# Custom Figures



## up9018 (Jan 4, 2008)

Is there anyone who makes custom figures based on real people? I would like to have an engineer and fireman for my new shay based on my grandfathers.


----------



## Tenn Steam (Jan 3, 2008)

Rob Bennett- Busy Bodies makes custom figures. They are not everyone's cup of tea, but they will certainly be recognizable. The site is www.robbennett.org.
Bob


----------



## rkapuaala (Jan 3, 2008)

I make real rail road people. Just click on the logo on my signature or click  HERE. I have 2 real engineer and 1 real fireman and one real breakman and one real conductor.
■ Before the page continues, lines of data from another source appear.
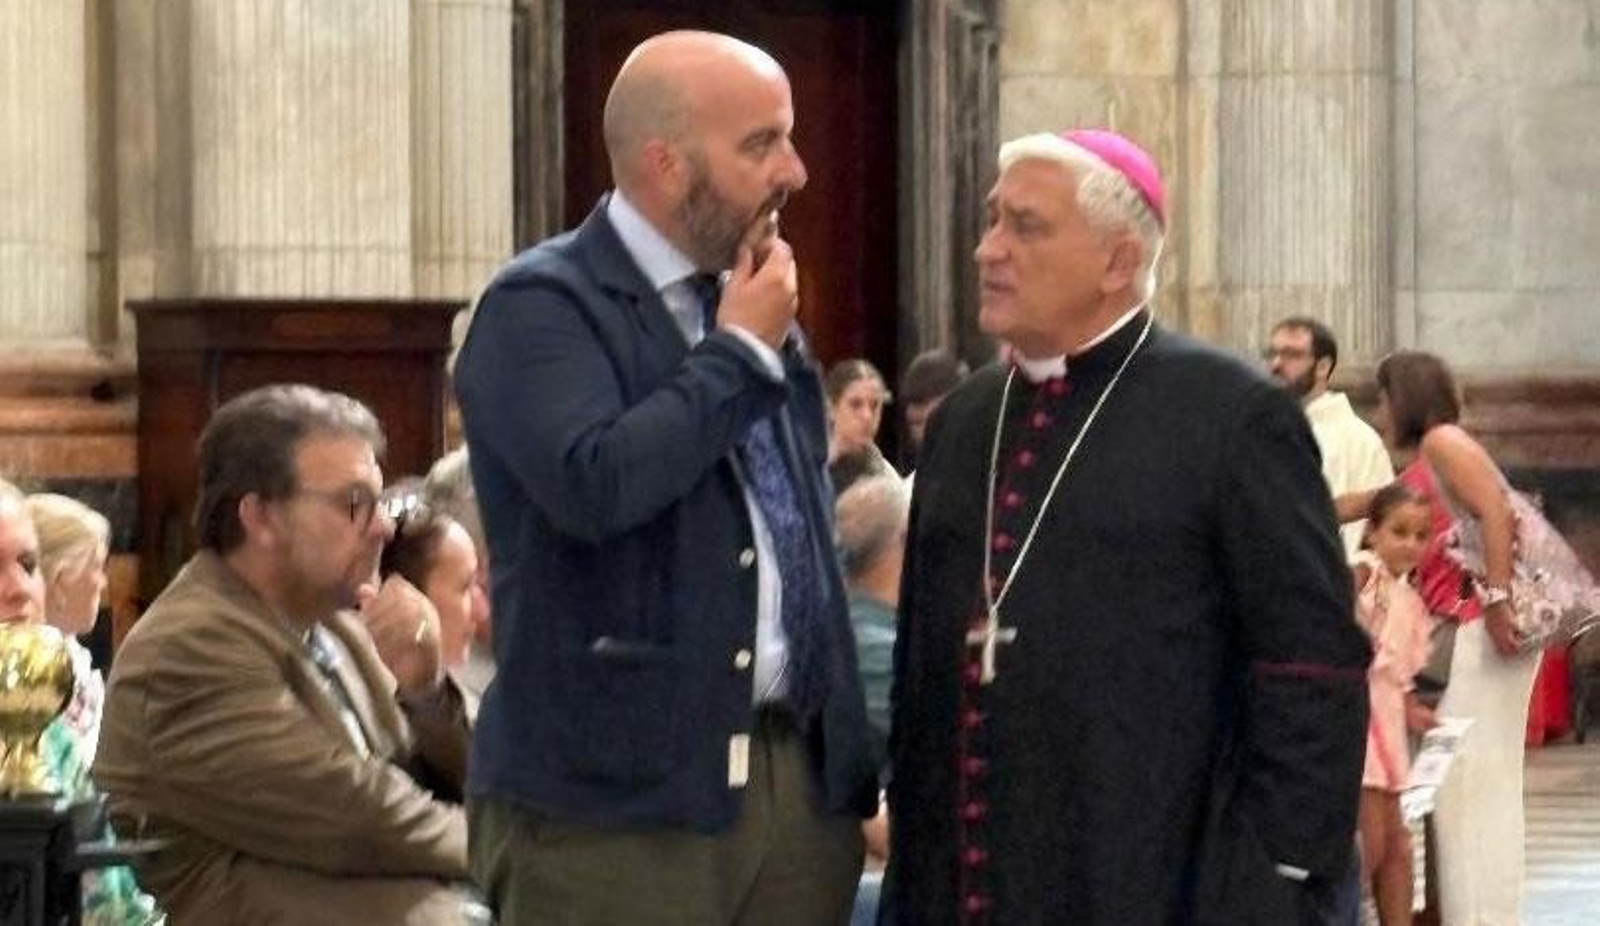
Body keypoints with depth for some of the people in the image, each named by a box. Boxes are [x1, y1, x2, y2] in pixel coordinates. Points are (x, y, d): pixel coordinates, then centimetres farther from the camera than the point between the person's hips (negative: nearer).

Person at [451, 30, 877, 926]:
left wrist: (852, 755, 20)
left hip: (801, 780, 7)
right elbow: (594, 484, -26)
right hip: (617, 795, -7)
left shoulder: (755, 307, 15)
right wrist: (738, 353, -12)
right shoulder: (542, 306, -8)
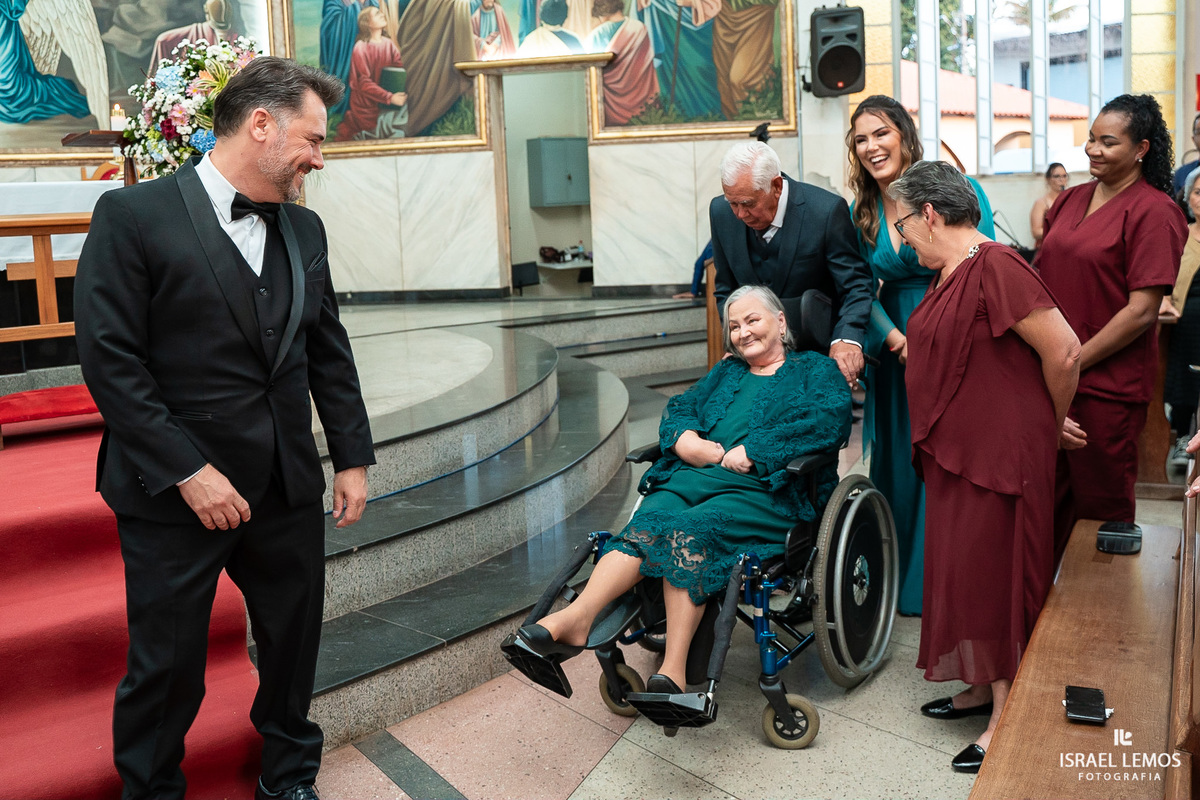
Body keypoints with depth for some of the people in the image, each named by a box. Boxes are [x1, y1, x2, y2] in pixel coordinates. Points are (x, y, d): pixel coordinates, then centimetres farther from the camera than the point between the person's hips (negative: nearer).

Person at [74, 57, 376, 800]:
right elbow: (110, 360, -13)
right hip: (174, 491, -5)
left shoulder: (304, 228, 8)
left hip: (288, 488, 5)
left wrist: (353, 457, 8)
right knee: (166, 664, 9)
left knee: (295, 642, 17)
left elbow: (329, 351, 12)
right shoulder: (134, 215, -10)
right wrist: (187, 472, -17)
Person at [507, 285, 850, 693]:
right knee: (646, 524, -27)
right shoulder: (725, 372, 32)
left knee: (689, 531, -33)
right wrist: (688, 442, -3)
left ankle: (673, 671, -39)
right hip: (696, 476, 5)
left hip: (767, 490, -5)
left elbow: (831, 418, -6)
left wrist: (752, 453, -13)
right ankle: (576, 618, -44)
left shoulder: (815, 369, 14)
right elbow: (680, 407, 22)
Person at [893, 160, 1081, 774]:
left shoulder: (995, 267, -19)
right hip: (956, 450, 9)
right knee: (963, 569, 16)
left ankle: (1007, 719, 13)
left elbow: (1064, 353, -21)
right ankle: (984, 688, 32)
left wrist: (1051, 425, -6)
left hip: (1002, 452, -9)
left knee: (993, 574, -1)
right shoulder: (949, 274, 11)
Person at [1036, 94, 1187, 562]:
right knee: (1050, 498, 15)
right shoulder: (1071, 200, 11)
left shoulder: (1153, 212, -9)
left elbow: (1142, 312, -15)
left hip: (1107, 384, -6)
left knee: (1102, 502, 7)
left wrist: (1073, 363, -14)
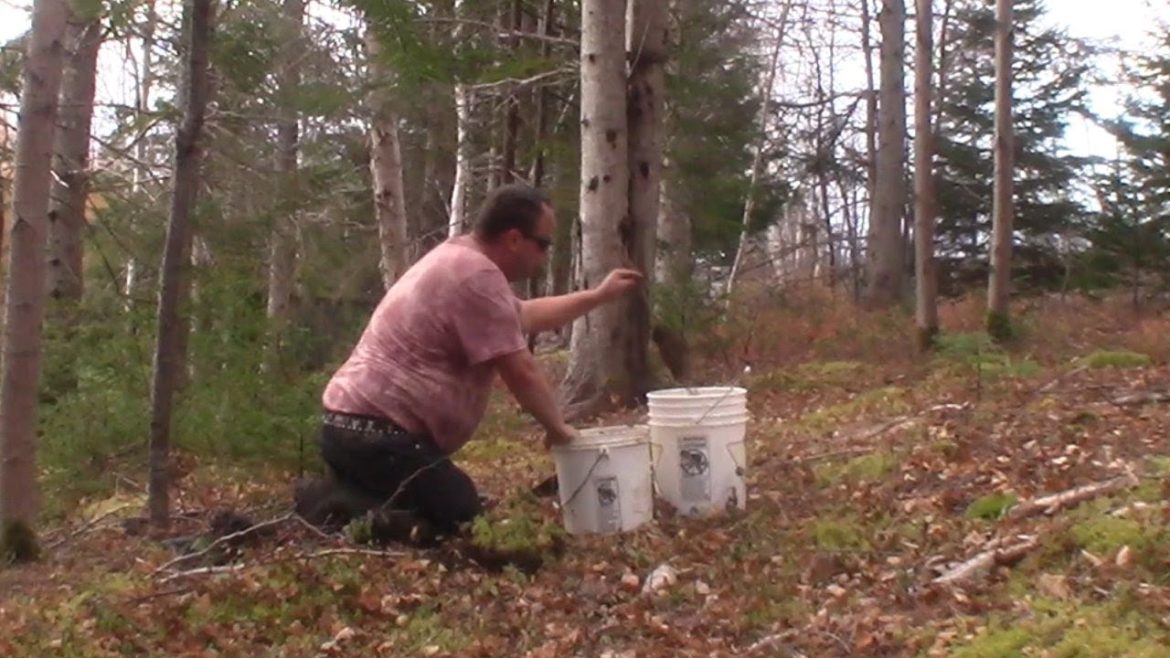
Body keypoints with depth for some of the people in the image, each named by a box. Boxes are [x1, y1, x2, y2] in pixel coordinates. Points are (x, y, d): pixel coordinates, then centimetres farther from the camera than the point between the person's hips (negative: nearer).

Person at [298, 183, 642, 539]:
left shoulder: (459, 259, 17)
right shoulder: (478, 275, -16)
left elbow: (524, 314, 32)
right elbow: (521, 372, -13)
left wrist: (599, 296, 33)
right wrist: (557, 427, 3)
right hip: (379, 436, -11)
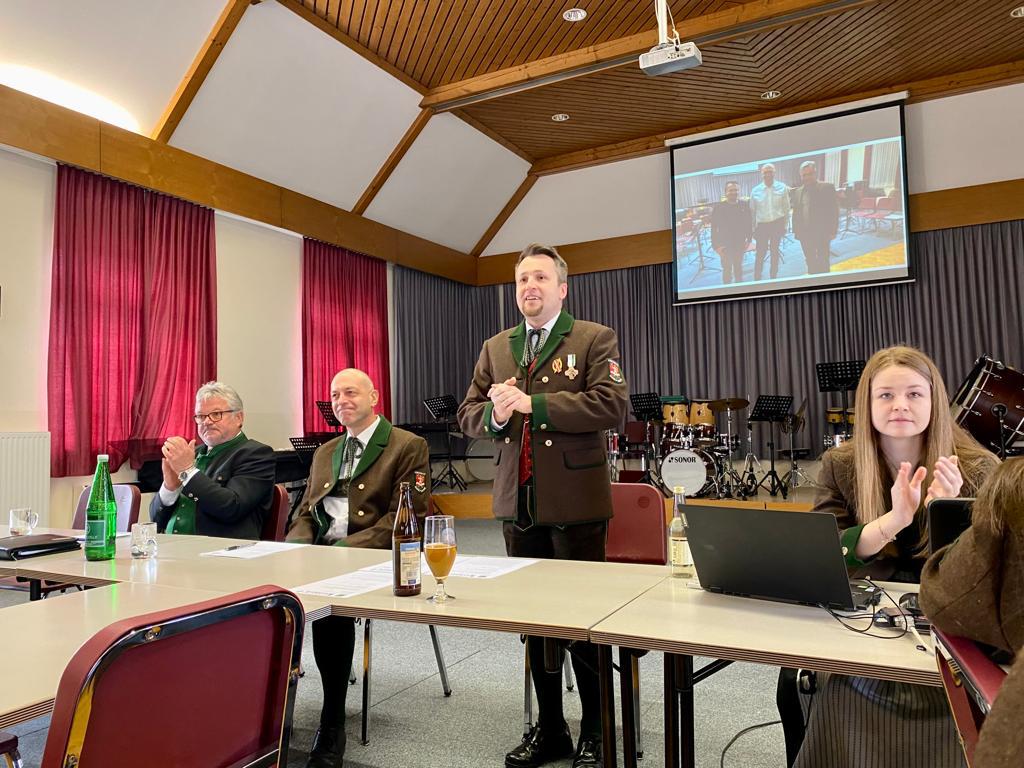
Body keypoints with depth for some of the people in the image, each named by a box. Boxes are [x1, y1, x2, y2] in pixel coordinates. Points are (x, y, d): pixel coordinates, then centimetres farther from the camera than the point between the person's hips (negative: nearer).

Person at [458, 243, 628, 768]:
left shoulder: (595, 339, -1)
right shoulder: (495, 347, 13)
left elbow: (611, 406, -16)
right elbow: (468, 416, 11)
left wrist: (532, 403, -20)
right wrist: (494, 413, -12)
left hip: (575, 502, -4)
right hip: (517, 503, 5)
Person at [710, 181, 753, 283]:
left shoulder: (745, 205, -5)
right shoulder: (718, 207, -13)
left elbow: (749, 223, 3)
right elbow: (714, 228, -12)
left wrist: (748, 239, 1)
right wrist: (716, 246, -15)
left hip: (740, 244, 3)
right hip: (725, 245, -3)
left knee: (738, 266, 20)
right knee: (727, 269, 4)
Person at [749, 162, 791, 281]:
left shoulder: (782, 188, -2)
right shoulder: (755, 191, -2)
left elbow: (786, 208, 3)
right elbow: (752, 211, 3)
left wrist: (785, 225, 1)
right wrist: (753, 229, 2)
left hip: (777, 224, 1)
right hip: (762, 225, -1)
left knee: (775, 251, 13)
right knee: (760, 253, -1)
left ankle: (773, 277, 26)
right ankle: (757, 279, 9)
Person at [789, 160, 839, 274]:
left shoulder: (827, 188, -5)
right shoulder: (797, 192, 9)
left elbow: (834, 211, -7)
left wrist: (832, 231, -11)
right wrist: (796, 231, 7)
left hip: (823, 234, -4)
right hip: (805, 234, 4)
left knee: (823, 262, 2)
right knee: (810, 262, 12)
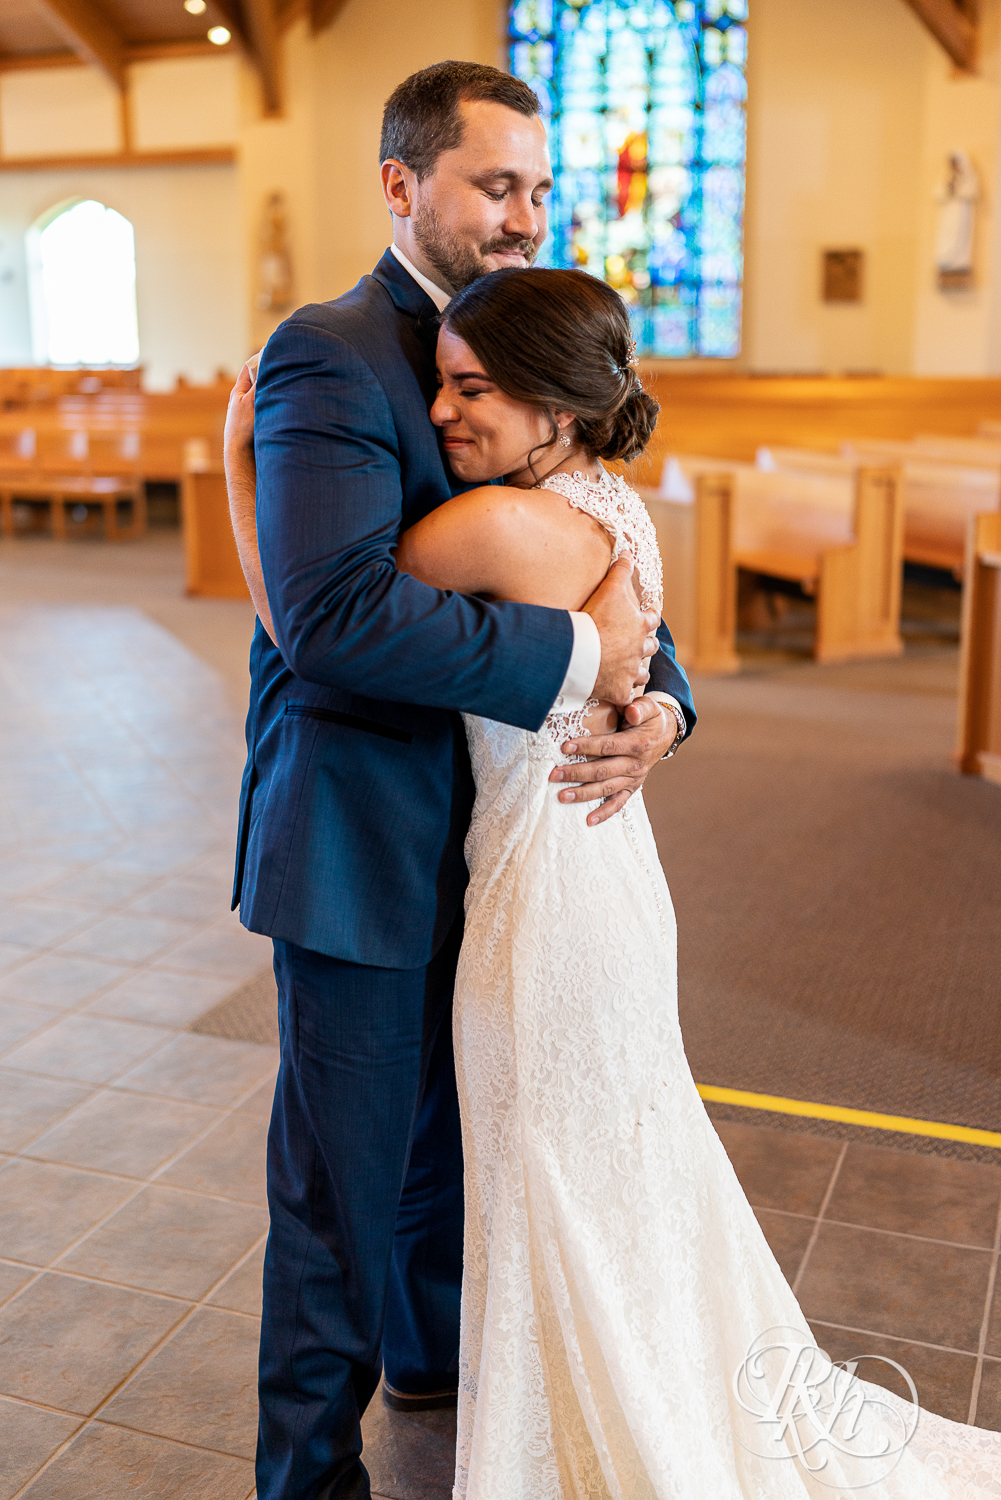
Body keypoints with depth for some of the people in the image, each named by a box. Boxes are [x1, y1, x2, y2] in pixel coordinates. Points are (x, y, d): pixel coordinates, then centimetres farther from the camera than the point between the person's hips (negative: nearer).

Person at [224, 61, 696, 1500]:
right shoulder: (330, 356, -17)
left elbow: (609, 571, 7)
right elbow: (335, 609, -31)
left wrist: (657, 696, -14)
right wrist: (580, 656, -27)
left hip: (482, 838, 8)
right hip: (361, 849, -8)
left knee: (452, 1129, 24)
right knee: (343, 1176, 7)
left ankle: (432, 1350, 49)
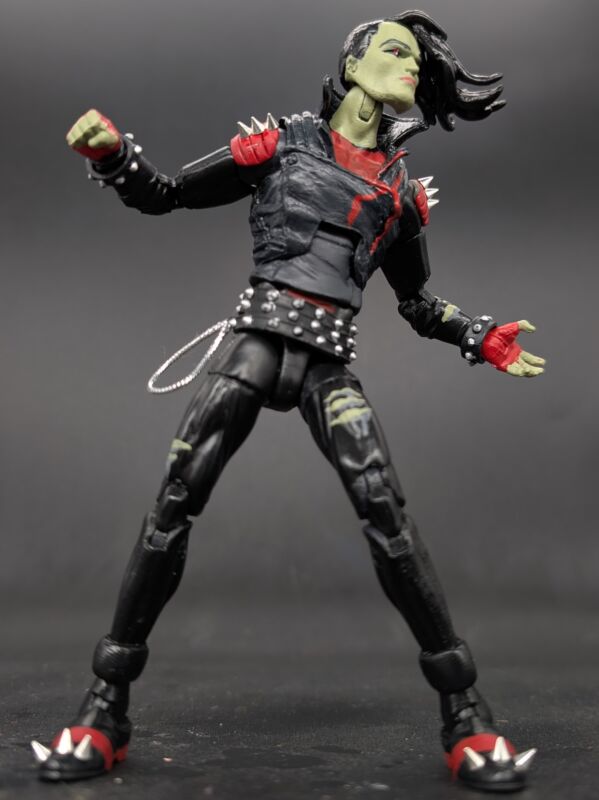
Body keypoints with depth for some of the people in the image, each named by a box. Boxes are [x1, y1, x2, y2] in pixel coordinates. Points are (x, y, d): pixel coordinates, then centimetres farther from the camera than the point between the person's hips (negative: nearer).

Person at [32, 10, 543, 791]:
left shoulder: (402, 189, 17)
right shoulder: (280, 143, 8)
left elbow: (419, 302, 28)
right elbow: (163, 195, 11)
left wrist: (483, 339, 16)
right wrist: (111, 153, -7)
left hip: (329, 361, 2)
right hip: (257, 341, -1)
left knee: (386, 513, -16)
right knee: (173, 504, -9)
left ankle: (465, 712, -4)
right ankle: (106, 707, 4)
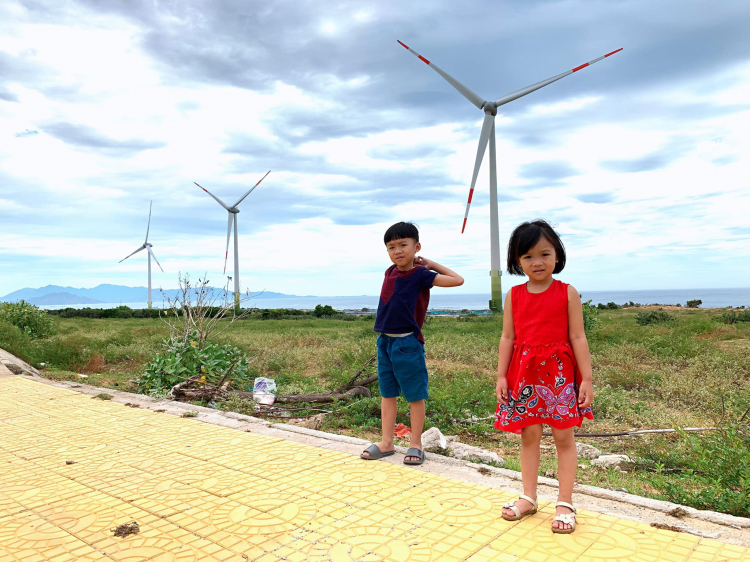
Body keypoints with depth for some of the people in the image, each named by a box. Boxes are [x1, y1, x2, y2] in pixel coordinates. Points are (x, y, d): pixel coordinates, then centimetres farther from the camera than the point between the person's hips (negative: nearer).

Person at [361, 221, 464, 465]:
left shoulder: (420, 275, -10)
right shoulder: (390, 273, 6)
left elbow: (458, 280, -12)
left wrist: (431, 263, -6)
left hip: (408, 343, -6)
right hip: (384, 340, 6)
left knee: (415, 395, 5)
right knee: (387, 393, 12)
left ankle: (415, 445, 17)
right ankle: (386, 443, 23)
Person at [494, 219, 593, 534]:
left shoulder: (567, 294, -3)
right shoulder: (514, 296, 3)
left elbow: (577, 338, -3)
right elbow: (507, 338, 4)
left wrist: (587, 378, -5)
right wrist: (501, 376, 1)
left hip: (560, 372, -2)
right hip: (524, 373, 3)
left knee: (563, 436, 7)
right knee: (528, 435, 12)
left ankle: (565, 504, 18)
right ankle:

The others are real people, but they were not engineers or fireman. 
If your grandfathers were real engineers and fireman, and you want figures of them, then I will need three things from you. 
plenty of photos of them at work and up close (portrait style) 
And your permission to reproduce their likeness and sell them on. 
If I they are real railroad, people and I have enough photographic evidence and data, I will reimburse you with 1 custom painted figure of each in every pose that I release them in.


----------



## up9018 (Jan 4, 2008)

I was hoping to hear from you, I sent you a PM


----------



## rkapuaala (Jan 3, 2008)

I responded


----------